> **Required task 1**
Tally the lines in the records that contain the string "plus", counting only matches with the same case. Give the number alone.

> **Selected passage**

I expected a less memorable beginning to this day. Indeed, I had carefully looked on my map to find its most boring, forgettable, uneventful grid square. A grid square without road or house or river, a solitary footpath, one pond, and the merest flutter of a single contour line. I certainly did not anticipate having my car hauled out of a ditch by two Punjabi construction workers following an attempt to park tightly in a lay-by whose tarmac ended abruptly in a hidden drop.

But, hey, I was here to look for new experiences, so perhaps this was a good start?!

Once I have an idea for a project I always like to begin it immediately, to test it out and decide whether it is actually a good idea. So my theory here was to start by exploring the most boring square kilometre on my map and see how I got on.

But before I’d even reached the day’s grid square I had taken a couple of dozen photographs! I squeezed through a metal barrier designed to keep out dirt bikes and a block of graffiti-ed concrete to keep out incursions of travellers. Somebody had planted a row of spindly saplings along the metal fence, held up by blue string and a nice step forward in beauty in years to come. The leaf-strewn path caught my eye and I took a quick photo of my feet; I have appreciated and enjoyed autumn’s changes more this year than ever before. I wonder why? Partly, I think, it comes from having decided to try to love November, rather than dreading the onset of the dark, dank, dreary months. If I can’t flee to far-off, exotic, novel places then it makes sense to learn to enjoy the weather outside my window and the world outside my front door.

> **Required task 2**
Explain in one to three sentences why, according to the passage about exploring a grid square, the writer has appreciated autumn's changes more this year than ever before.

> **Records provided**
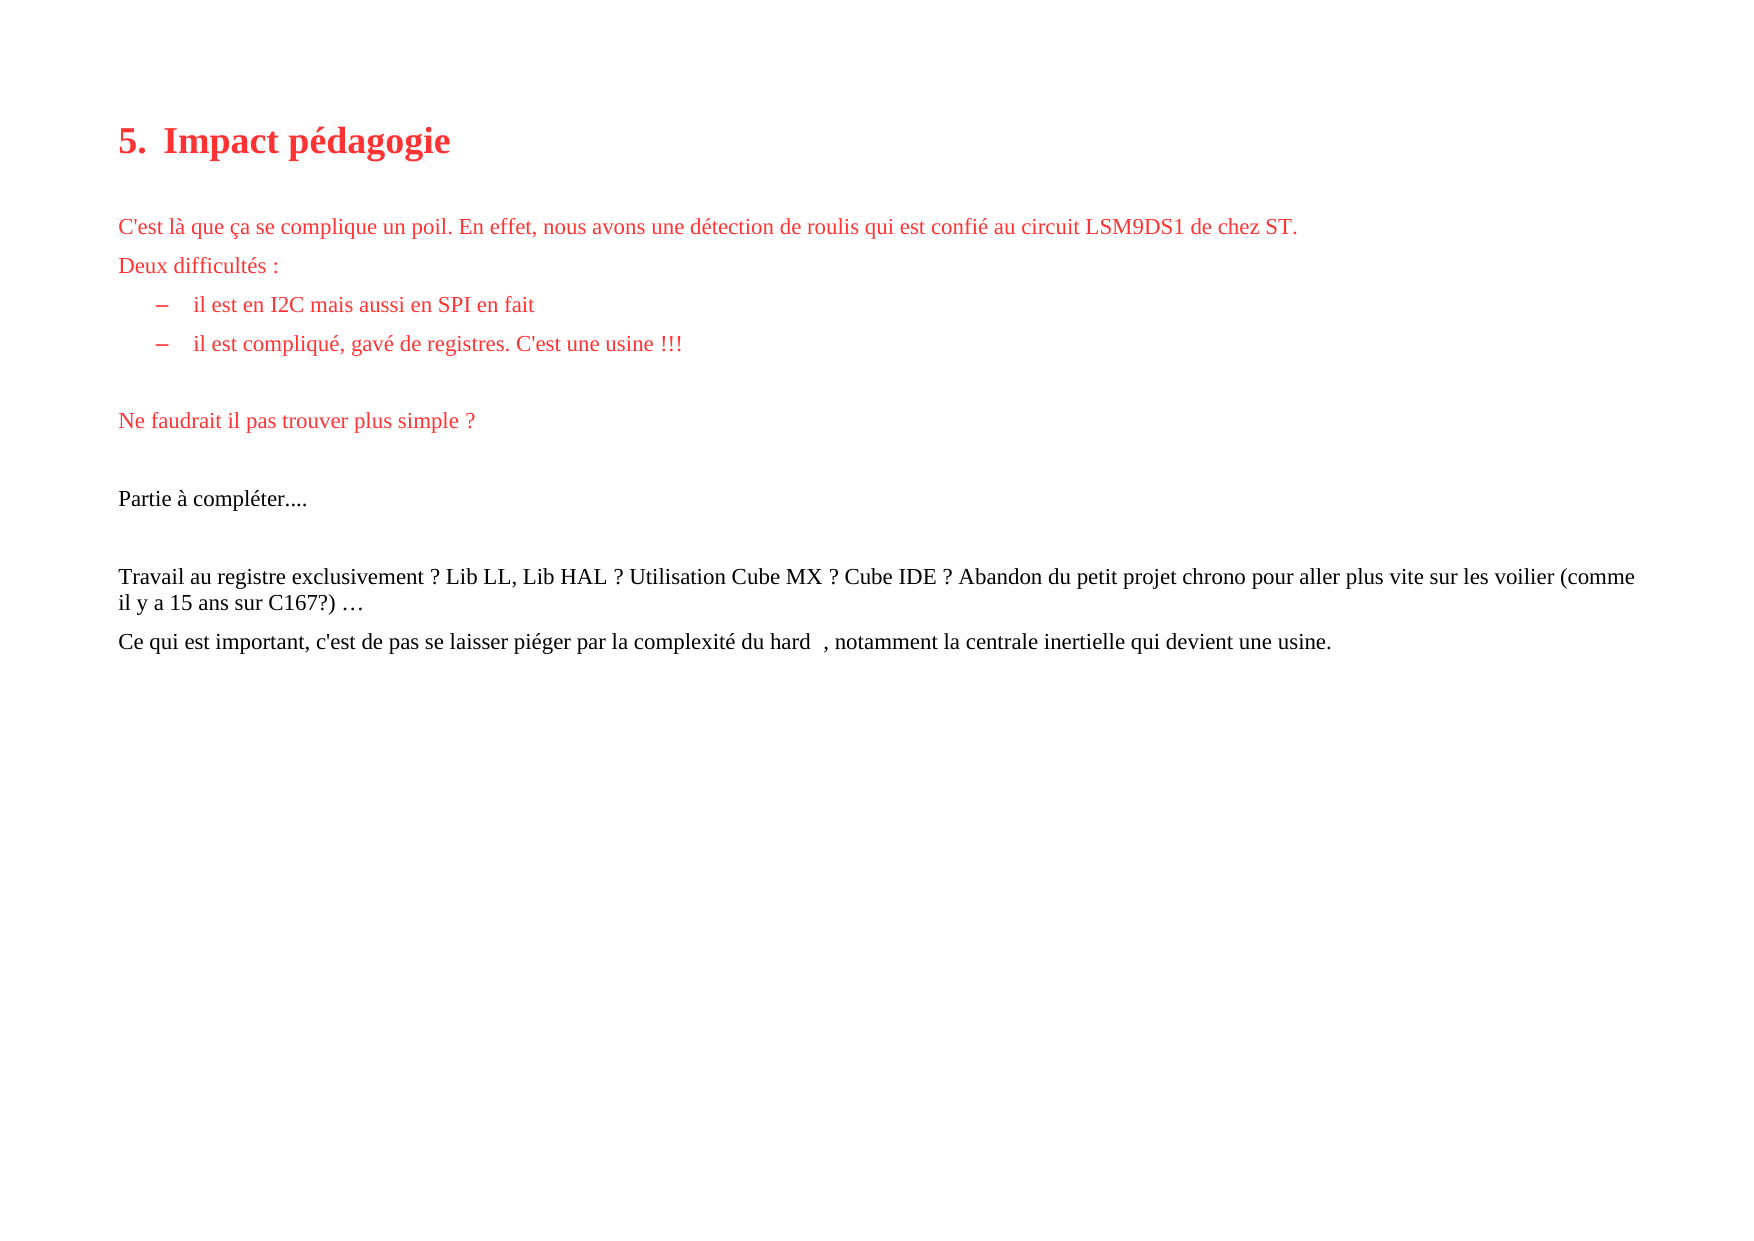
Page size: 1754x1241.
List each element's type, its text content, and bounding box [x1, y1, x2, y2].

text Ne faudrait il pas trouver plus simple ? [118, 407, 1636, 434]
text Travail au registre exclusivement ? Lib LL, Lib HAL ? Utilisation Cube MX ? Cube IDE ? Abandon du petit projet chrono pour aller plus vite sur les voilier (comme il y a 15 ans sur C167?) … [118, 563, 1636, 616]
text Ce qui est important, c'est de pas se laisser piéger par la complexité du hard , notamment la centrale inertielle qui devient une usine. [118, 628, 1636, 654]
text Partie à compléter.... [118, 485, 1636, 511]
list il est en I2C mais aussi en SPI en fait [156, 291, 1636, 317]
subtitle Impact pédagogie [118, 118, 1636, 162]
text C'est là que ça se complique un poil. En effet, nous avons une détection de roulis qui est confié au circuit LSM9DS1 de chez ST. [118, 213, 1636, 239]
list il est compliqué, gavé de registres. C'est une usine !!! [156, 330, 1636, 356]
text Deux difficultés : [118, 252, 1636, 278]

> **Correct response 1**
2

> **Correct response 2**
The writer thinks it comes partly from having decided to try to love November instead of dreading the onset of the dark, dank, dreary months. Since the writer can't flee to far-off, exotic places, it makes sense to learn to enjoy the weather outside the window and the world outside the front door.